In this stage your approach SHOULD still be being fine-tuned / adjusted. You don’t have to stick to the exact layout you started with. You have not failed if you consider multiple strategies in this stage.
In the action stage, Mary takes steps to start exercising and begins to implement her plan. She may start by going for short walks or taking a fitness class, and gradually increase the intensity and frequency of her workouts.
Most struggles emerge when we jump directly to the action stage. When we just “do”, without “thinking” / planning / strategizing beforehand (as this often leads to “doing too much too soon”)
In the maintenance stage, Mary continues to exercise regularly and works to maintain her new behavior. She may continue to set goals for herself and monitor her progress to ensure that she is staying on track. She may also make adjustments to her exercise plan as needed to keep it interesting and challenging. She may also seek support from friends and family and continue to gather information and resources to help her maintain her new behavior.
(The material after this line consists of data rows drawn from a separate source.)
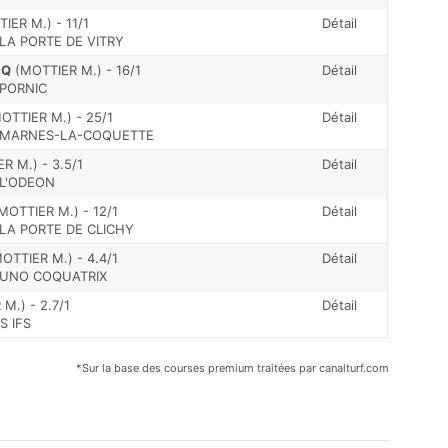
IER M.) - 11/1
Détail
 LA PORTE DE VITRY
SQ
(MOTTIER M.) - 16/1
Détail
 PORNIC
OTTIER M.) - 25/1
Détail
E MARNES-LA-COQUETTE
R M.) - 3.5/1
Détail
 L'ODEON
MOTTIER M.) - 12/1
Détail
 LA PORTE DE CLICHY
OTTIER M.) - 4.4/1
Détail
RUNO COQUATRIX
M.) - 2.7/1
Détail
S IFS
*Sur la base des courses premium traitées par canalturf.com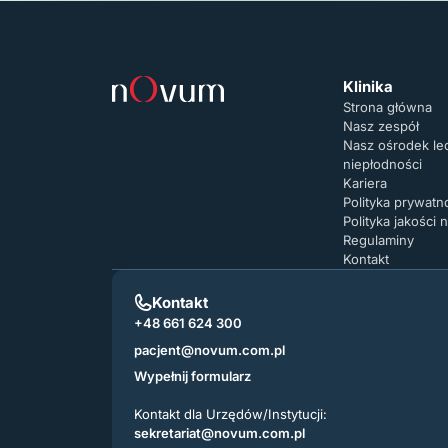
Klinika
Strona główna
Nasz zespół
Nasz ośrodek le
niepłodności
Kariera
Polityka prywat
Polityka jakości
Regulaminy
Kontakt
Kontakt
+48 661 624 300
pacjent@novum.com.pl
Wypełnij formularz
Kontakt dla Urzędów/Instytucji:
sekretariat@novum.com.pl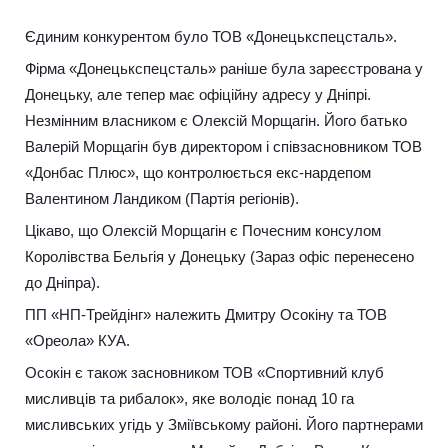
Єдиним конкурентом було ТОВ «Донецькспецсталь».
Фірма «Донецькспецсталь» раніше була зареєстрована у
Донецьку, але тепер має офіційну адресу у Дніпрі.
Незмінним власником є Олексій Морщагін. Його батько
Валерій Морщагін був директором і співзасновником ТОВ
«Донбас Плюс», що контролюється екс-нардепом
Валентином Ландиком (Партія регіонів).
Цікаво, що Олексій Морщагін є Почесним консулом
Королівства Бельгія у Донецьку (Зараз офіс перенесено
до Дніпра).
ПП «НП-Трейдінг» належить Дмитру Осокіну та ТОВ
«Ореола» КУА.
Осокін є також засновником ТОВ «Спортивний клуб
мисливців та рибалок», яке володіє понад 10 га
мисливських угідь у Зміївському районі. Його партнерами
If Mary were to join a gym, sign up for group fitness classes, etc at any time BEFORE the preparation stage – before she realizes an actual NEED for change or before she has considered the pro’s, con’s, and potential barriers of doing so– it’s almost guaranteed that nothing would actually come of it.
This is the situation that many people find themselves in and put all the blame on themselves for not following through; they just assume they are a “failure”. When, in reality, they just haven’t made it through the beginning stages of change yet.
Recognizing where you currently are allows you to prepare & plan appropriately and doing so increases the likelihood of a successful transition into the following stages.